▶ **To-do item**: Pull out each line below that contains the string "text", treating uppercase and lowercase as different. Copy every matching line in full.

BEGIN

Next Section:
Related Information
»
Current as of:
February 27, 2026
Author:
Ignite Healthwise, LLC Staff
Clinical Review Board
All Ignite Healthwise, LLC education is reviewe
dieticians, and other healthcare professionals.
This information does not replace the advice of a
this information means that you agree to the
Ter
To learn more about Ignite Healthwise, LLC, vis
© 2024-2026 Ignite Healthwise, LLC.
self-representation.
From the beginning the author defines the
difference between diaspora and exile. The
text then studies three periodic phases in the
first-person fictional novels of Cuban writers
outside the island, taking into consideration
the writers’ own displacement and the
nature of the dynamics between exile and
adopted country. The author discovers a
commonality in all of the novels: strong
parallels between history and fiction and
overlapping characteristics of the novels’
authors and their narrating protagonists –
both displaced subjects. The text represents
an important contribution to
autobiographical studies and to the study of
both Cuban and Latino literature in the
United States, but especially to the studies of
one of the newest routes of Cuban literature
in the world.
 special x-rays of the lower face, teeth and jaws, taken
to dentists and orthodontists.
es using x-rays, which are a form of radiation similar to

END
BEGIN

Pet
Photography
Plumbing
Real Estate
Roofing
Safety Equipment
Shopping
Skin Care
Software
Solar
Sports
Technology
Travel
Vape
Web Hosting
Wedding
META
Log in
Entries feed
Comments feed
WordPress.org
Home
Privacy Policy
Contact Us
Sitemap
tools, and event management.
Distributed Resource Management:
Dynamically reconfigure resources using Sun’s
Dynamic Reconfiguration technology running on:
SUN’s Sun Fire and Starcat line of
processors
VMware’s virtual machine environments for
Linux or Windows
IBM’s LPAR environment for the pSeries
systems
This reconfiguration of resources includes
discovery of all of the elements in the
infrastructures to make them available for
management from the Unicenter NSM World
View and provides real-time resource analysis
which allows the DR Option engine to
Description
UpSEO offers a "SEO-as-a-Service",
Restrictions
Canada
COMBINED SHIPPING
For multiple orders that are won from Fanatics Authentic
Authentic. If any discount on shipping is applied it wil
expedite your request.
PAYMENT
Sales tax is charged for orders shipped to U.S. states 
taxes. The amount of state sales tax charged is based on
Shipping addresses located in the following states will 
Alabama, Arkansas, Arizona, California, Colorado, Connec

END

▶ **Exercise answer**:
text then studies three periodic phases in the
both displaced subjects. The text represents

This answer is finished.